■ Entries shown:
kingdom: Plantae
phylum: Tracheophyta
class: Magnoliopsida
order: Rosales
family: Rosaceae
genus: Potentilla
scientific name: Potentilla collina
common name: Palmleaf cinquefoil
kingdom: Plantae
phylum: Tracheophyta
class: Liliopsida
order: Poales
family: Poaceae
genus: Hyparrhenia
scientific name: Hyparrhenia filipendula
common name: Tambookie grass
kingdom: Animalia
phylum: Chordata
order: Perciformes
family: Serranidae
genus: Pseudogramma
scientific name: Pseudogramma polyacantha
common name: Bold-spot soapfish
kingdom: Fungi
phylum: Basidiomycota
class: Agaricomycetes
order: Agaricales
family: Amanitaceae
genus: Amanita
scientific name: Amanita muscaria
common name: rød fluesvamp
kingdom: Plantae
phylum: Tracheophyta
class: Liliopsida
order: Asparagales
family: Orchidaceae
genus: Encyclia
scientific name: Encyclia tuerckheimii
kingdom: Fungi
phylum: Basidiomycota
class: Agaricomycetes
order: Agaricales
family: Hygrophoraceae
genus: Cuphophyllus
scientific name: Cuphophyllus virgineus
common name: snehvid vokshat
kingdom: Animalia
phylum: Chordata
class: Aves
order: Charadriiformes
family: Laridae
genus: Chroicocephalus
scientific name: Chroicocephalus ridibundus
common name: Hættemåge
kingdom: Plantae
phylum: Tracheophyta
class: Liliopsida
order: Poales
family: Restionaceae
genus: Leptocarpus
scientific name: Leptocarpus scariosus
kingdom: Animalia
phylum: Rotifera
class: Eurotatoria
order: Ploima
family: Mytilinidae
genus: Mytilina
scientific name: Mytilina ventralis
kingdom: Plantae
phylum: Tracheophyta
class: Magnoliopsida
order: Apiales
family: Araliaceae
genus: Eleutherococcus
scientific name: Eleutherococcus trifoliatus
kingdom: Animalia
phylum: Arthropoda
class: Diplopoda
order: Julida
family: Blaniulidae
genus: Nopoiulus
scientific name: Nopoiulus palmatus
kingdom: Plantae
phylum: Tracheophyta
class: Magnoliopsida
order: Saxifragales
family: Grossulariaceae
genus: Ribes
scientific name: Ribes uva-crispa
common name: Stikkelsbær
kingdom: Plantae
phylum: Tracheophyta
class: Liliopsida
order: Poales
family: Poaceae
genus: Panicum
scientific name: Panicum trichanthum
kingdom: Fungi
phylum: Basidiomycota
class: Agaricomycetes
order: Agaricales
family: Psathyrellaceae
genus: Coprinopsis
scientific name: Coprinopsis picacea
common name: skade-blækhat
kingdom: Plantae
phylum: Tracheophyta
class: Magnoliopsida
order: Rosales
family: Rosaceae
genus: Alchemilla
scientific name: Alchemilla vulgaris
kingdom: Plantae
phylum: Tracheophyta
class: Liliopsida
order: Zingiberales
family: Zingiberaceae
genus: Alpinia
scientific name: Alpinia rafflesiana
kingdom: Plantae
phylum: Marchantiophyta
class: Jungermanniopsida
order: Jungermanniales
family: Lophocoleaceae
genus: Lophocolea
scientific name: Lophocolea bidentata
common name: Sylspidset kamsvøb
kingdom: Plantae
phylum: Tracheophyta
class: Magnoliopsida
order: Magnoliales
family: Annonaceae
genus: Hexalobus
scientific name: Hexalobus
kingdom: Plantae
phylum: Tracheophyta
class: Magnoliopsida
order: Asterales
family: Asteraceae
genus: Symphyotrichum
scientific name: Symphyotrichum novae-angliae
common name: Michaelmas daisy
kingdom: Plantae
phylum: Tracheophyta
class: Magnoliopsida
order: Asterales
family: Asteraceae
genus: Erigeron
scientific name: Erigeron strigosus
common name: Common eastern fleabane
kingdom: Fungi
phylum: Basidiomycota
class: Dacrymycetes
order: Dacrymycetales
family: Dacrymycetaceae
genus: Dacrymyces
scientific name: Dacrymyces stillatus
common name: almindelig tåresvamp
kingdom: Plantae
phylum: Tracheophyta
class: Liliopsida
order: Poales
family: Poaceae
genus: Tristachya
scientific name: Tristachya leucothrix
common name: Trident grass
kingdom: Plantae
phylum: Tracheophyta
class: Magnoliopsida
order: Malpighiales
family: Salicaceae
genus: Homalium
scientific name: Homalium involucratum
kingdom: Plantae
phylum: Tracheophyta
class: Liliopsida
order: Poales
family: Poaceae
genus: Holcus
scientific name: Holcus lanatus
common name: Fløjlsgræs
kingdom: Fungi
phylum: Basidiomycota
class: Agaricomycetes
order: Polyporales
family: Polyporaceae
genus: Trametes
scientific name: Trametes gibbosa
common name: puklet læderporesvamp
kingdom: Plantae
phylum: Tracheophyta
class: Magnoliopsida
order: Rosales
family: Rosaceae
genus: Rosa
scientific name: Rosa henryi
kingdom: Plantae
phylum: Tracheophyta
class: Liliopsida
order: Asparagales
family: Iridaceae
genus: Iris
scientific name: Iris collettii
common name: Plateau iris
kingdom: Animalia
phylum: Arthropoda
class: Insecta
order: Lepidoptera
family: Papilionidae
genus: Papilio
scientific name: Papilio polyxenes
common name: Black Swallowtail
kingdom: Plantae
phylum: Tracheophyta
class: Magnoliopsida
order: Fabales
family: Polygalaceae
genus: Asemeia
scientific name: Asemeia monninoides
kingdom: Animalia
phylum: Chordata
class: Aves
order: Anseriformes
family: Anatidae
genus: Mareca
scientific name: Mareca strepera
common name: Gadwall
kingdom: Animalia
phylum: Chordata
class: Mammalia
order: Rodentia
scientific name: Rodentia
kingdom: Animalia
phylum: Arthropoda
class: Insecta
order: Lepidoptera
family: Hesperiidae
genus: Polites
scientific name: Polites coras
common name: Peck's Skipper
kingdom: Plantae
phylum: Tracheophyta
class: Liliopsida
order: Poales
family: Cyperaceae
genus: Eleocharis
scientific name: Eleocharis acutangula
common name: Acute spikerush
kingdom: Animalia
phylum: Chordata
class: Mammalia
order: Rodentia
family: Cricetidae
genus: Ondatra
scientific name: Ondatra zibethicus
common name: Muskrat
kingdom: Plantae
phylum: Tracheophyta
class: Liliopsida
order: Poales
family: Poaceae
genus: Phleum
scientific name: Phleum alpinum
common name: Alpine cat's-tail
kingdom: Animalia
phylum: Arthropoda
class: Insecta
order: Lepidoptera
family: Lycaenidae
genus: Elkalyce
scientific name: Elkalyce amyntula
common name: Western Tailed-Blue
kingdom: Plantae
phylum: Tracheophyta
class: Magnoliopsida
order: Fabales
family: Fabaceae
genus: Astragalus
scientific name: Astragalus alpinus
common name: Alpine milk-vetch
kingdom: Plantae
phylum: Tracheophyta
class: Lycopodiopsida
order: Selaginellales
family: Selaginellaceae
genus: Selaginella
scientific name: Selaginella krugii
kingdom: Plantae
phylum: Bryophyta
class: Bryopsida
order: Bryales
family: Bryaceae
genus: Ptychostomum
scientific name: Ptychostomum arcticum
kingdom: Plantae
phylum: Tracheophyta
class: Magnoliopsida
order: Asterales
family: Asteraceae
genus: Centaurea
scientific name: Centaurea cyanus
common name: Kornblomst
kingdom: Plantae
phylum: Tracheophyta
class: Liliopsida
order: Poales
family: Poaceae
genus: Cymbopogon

■ Task instructions:
Put every line of the data above into a Markdown table with the columns Row and Line, numbering each row and leaving out blank lines.

■ Solution:
| Row | Line |
|---|---|
| 1 | kingdom: Plantae |
| 2 | phylum: Tracheophyta |
| 3 | class: Magnoliopsida |
| 4 | order: Rosales |
| 5 | family: Rosaceae |
| 6 | genus: Potentilla |
| 7 | scientific name: Potentilla collina |
| 8 | common name: Palmleaf cinquefoil |
| 9 | kingdom: Plantae |
| 10 | phylum: Tracheophyta |
| 11 | class: Liliopsida |
| 12 | order: Poales |
| 13 | family: Poaceae |
| 14 | genus: Hyparrhenia |
| 15 | scientific name: Hyparrhenia filipendula |
| 16 | common name: Tambookie grass |
| 17 | kingdom: Animalia |
| 18 | phylum: Chordata |
| 19 | order: Perciformes |
| 20 | family: Serranidae |
| 21 | genus: Pseudogramma |
| 22 | scientific name: Pseudogramma polyacantha |
| 23 | common name: Bold-spot soapfish |
| 24 | kingdom: Fungi |
| 25 | phylum: Basidiomycota |
| 26 | class: Agaricomycetes |
| 27 | order: Agaricales |
| 28 | family: Amanitaceae |
| 29 | genus: Amanita |
| 30 | scientific name: Amanita muscaria |
| 31 | common name: rød fluesvamp |
| 32 | kingdom: Plantae |
| 33 | phylum: Tracheophyta |
| 34 | class: Liliopsida |
| 35 | order: Asparagales |
| 36 | family: Orchidaceae |
| 37 | genus: Encyclia |
| 38 | scientific name: Encyclia tuerckheimii |
| 39 | kingdom: Fungi |
| 40 | phylum: Basidiomycota |
| 41 | class: Agaricomycetes |
| 42 | order: Agaricales |
| 43 | family: Hygrophoraceae |
| 44 | genus: Cuphophyllus |
| 45 | scientific name: Cuphophyllus virgineus |
| 46 | common name: snehvid vokshat |
| 47 | kingdom: Animalia |
| 48 | phylum: Chordata |
| 49 | class: Aves |
| 50 | order: Charadriiformes |
| 51 | family: Laridae |
| 52 | genus: Chroicocephalus |
| 53 | scientific name: Chroicocephalus ridibundus |
| 54 | common name: Hættemåge |
| 55 | kingdom: Plantae |
| 56 | phylum: Tracheophyta |
| 57 | class: Liliopsida |
| 58 | order: Poales |
| 59 | family: Restionaceae |
| 60 | genus: Leptocarpus |
| 61 | scientific name: Leptocarpus scariosus |
| 62 | kingdom: Animalia |
| 63 | phylum: Rotifera |
| 64 | class: Eurotatoria |
| 65 | order: Ploima |
| 66 | family: Mytilinidae |
| 67 | genus: Mytilina |
| 68 | scientific name: Mytilina ventralis |
| 69 | kingdom: Plantae |
| 70 | phylum: Tracheophyta |
| 71 | class: Magnoliopsida |
| 72 | order: Apiales |
| 73 | family: Araliaceae |
| 74 | genus: Eleutherococcus |
| 75 | scientific name: Eleutherococcus trifoliatus |
| 76 | kingdom: Animalia |
| 77 | phylum: Arthropoda |
| 78 | class: Diplopoda |
| 79 | order: Julida |
| 80 | family: Blaniulidae |
| 81 | genus: Nopoiulus |
| 82 | scientific name: Nopoiulus palmatus |
| 83 | kingdom: Plantae |
| 84 | phylum: Tracheophyta |
| 85 | class: Magnoliopsida |
| 86 | order: Saxifragales |
| 87 | family: Grossulariaceae |
| 88 | genus: Ribes |
| 89 | scientific name: Ribes uva-crispa |
| 90 | common name: Stikkelsbær |
| 91 | kingdom: Plantae |
| 92 | phylum: Tracheophyta |
| 93 | class: Liliopsida |
| 94 | order: Poales |
| 95 | family: Poaceae |
| 96 | genus: Panicum |
| 97 | scientific name: Panicum trichanthum |
| 98 | kingdom: Fungi |
| 99 | phylum: Basidiomycota |
| 100 | class: Agaricomycetes |
| 101 | order: Agaricales |
| 102 | family: Psathyrellaceae |
| 103 | genus: Coprinopsis |
| 104 | scientific name: Coprinopsis picacea |
| 105 | common name: skade-blækhat |
| 106 | kingdom: Plantae |
| 107 | phylum: Tracheophyta |
| 108 | class: Magnoliopsida |
| 109 | order: Rosales |
| 110 | family: Rosaceae |
| 111 | genus: Alchemilla |
| 112 | scientific name: Alchemilla vulgaris |
| 113 | kingdom: Plantae |
| 114 | phylum: Tracheophyta |
| 115 | class: Liliopsida |
| 116 | order: Zingiberales |
| 117 | family: Zingiberaceae |
| 118 | genus: Alpinia |
| 119 | scientific name: Alpinia rafflesiana |
| 120 | kingdom: Plantae |
| 121 | phylum: Marchantiophyta |
| 122 | class: Jungermanniopsida |
| 123 | order: Jungermanniales |
| 124 | family: Lophocoleaceae |
| 125 | genus: Lophocolea |
| 126 | scientific name: Lophocolea bidentata |
| 127 | common name: Sylspidset kamsvøb |
| 128 | kingdom: Plantae |
| 129 | phylum: Tracheophyta |
| 130 | class: Magnoliopsida |
| 131 | order: Magnoliales |
| 132 | family: Annonaceae |
| 133 | genus: Hexalobus |
| 134 | scientific name: Hexalobus |
| 135 | kingdom: Plantae |
| 136 | phylum: Tracheophyta |
| 137 | class: Magnoliopsida |
| 138 | order: Asterales |
| 139 | family: Asteraceae |
| 140 | genus: Symphyotrichum |
| 141 | scientific name: Symphyotrichum novae-angliae |
| 142 | common name: Michaelmas daisy |
| 143 | kingdom: Plantae |
| 144 | phylum: Tracheophyta |
| 145 | class: Magnoliopsida |
| 146 | order: Asterales |
| 147 | family: Asteraceae |
| 148 | genus: Erigeron |
| 149 | scientific name: Erigeron strigosus |
| 150 | common name: Common eastern fleabane |
| 151 | kingdom: Fungi |
| 152 | phylum: Basidiomycota |
| 153 | class: Dacrymycetes |
| 154 | order: Dacrymycetales |
| 155 | family: Dacrymycetaceae |
| 156 | genus: Dacrymyces |
| 157 | scientific name: Dacrymyces stillatus |
| 158 | common name: almindelig tåresvamp |
| 159 | kingdom: Plantae |
| 160 | phylum: Tracheophyta |
| 161 | class: Liliopsida |
| 162 | order: Poales |
| 163 | family: Poaceae |
| 164 | genus: Tristachya |
| 165 | scientific name: Tristachya leucothrix |
| 166 | common name: Trident grass |
| 167 | kingdom: Plantae |
| 168 | phylum: Tracheophyta |
| 169 | class: Magnoliopsida |
| 170 | order: Malpighiales |
| 171 | family: Salicaceae |
| 172 | genus: Homalium |
| 173 | scientific name: Homalium involucratum |
| 174 | kingdom: Plantae |
| 175 | phylum: Tracheophyta |
| 176 | class: Liliopsida |
| 177 | order: Poales |
| 178 | family: Poaceae |
| 179 | genus: Holcus |
| 180 | scientific name: Holcus lanatus |
| 181 | common name: Fløjlsgræs |
| 182 | kingdom: Fungi |
| 183 | phylum: Basidiomycota |
| 184 | class: Agaricomycetes |
| 185 | order: Polyporales |
| 186 | family: Polyporaceae |
| 187 | genus: Trametes |
| 188 | scientific name: Trametes gibbosa |
| 189 | common name: puklet læderporesvamp |
| 190 | kingdom: Plantae |
| 191 | phylum: Tracheophyta |
| 192 | class: Magnoliopsida |
| 193 | order: Rosales |
| 194 | family: Rosaceae |
| 195 | genus: Rosa |
| 196 | scientific name: Rosa henryi |
| 197 | kingdom: Plantae |
| 198 | phylum: Tracheophyta |
| 199 | class: Liliopsida |
| 200 | order: Asparagales |
| 201 | family: Iridaceae |
| 202 | genus: Iris |
| 203 | scientific name: Iris collettii |
| 204 | common name: Plateau iris |
| 205 | kingdom: Animalia |
| 206 | phylum: Arthropoda |
| 207 | class: Insecta |
| 208 | order: Lepidoptera |
| 209 | family: Papilionidae |
| 210 | genus: Papilio |
| 211 | scientific name: Papilio polyxenes |
| 212 | common name: Black Swallowtail |
| 213 | kingdom: Plantae |
| 214 | phylum: Tracheophyta |
| 215 | class: Magnoliopsida |
| 216 | order: Fabales |
| 217 | family: Polygalaceae |
| 218 | genus: Asemeia |
| 219 | scientific name: Asemeia monninoides |
| 220 | kingdom: Animalia |
| 221 | phylum: Chordata |
| 222 | class: Aves |
| 223 | order: Anseriformes |
| 224 | family: Anatidae |
| 225 | genus: Mareca |
| 226 | scientific name: Mareca strepera |
| 227 | common name: Gadwall |
| 228 | kingdom: Animalia |
| 229 | phylum: Chordata |
| 230 | class: Mammalia |
| 231 | order: Rodentia |
| 232 | scientific name: Rodentia |
| 233 | kingdom: Animalia |
| 234 | phylum: Arthropoda |
| 235 | class: Insecta |
| 236 | order: Lepidoptera |
| 237 | family: Hesperiidae |
| 238 | genus: Polites |
| 239 | scientific name: Polites coras |
| 240 | common name: Peck's Skipper |
| 241 | kingdom: Plantae |
| 242 | phylum: Tracheophyta |
| 243 | class: Liliopsida |
| 244 | order: Poales |
| 245 | family: Cyperaceae |
| 246 | genus: Eleocharis |
| 247 | scientific name: Eleocharis acutangula |
| 248 | common name: Acute spikerush |
| 249 | kingdom: Animalia |
| 250 | phylum: Chordata |
| 251 | class: Mammalia |
| 252 | order: Rodentia |
| 253 | family: Cricetidae |
| 254 | genus: Ondatra |
| 255 | scientific name: Ondatra zibethicus |
| 256 | common name: Muskrat |
| 257 | kingdom: Plantae |
| 258 | phylum: Tracheophyta |
| 259 | class: Liliopsida |
| 260 | order: Poales |
| 261 | family: Poaceae |
| 262 | genus: Phleum |
| 263 | scientific name: Phleum alpinum |
| 264 | common name: Alpine cat's-tail |
| 265 | kingdom: Animalia |
| 266 | phylum: Arthropoda |
| 267 | class: Insecta |
| 268 | order: Lepidoptera |
| 269 | family: Lycaenidae |
| 270 | genus: Elkalyce |
| 271 | scientific name: Elkalyce amyntula |
| 272 | common name: Western Tailed-Blue |
| 273 | kingdom: Plantae |
| 274 | phylum: Tracheophyta |
| 275 | class: Magnoliopsida |
| 276 | order: Fabales |
| 277 | family: Fabaceae |
| 278 | genus: Astragalus |
| 279 | scientific name: Astragalus alpinus |
| 280 | common name: Alpine milk-vetch |
| 281 | kingdom: Plantae |
| 282 | phylum: Tracheophyta |
| 283 | class: Lycopodiopsida |
| 284 | order: Selaginellales |
| 285 | family: Selaginellaceae |
| 286 | genus: Selaginella |
| 287 | scientific name: Selaginella krugii |
| 288 | kingdom: Plantae |
| 289 | phylum: Bryophyta |
| 290 | class: Bryopsida |
| 291 | order: Bryales |
| 292 | family: Bryaceae |
| 293 | genus: Ptychostomum |
| 294 | scientific name: Ptychostomum arcticum |
| 295 | kingdom: Plantae |
| 296 | phylum: Tracheophyta |
| 297 | class: Magnoliopsida |
| 298 | order: Asterales |
| 299 | family: Asteraceae |
| 300 | genus: Centaurea |
| 301 | scientific name: Centaurea cyanus |
| 302 | common name: Kornblomst |
| 303 | kingdom: Plantae |
| 304 | phylum: Tracheophyta |
| 305 | class: Liliopsida |
| 306 | order: Poales |
| 307 | family: Poaceae |
| 308 | genus: Cymbopogon |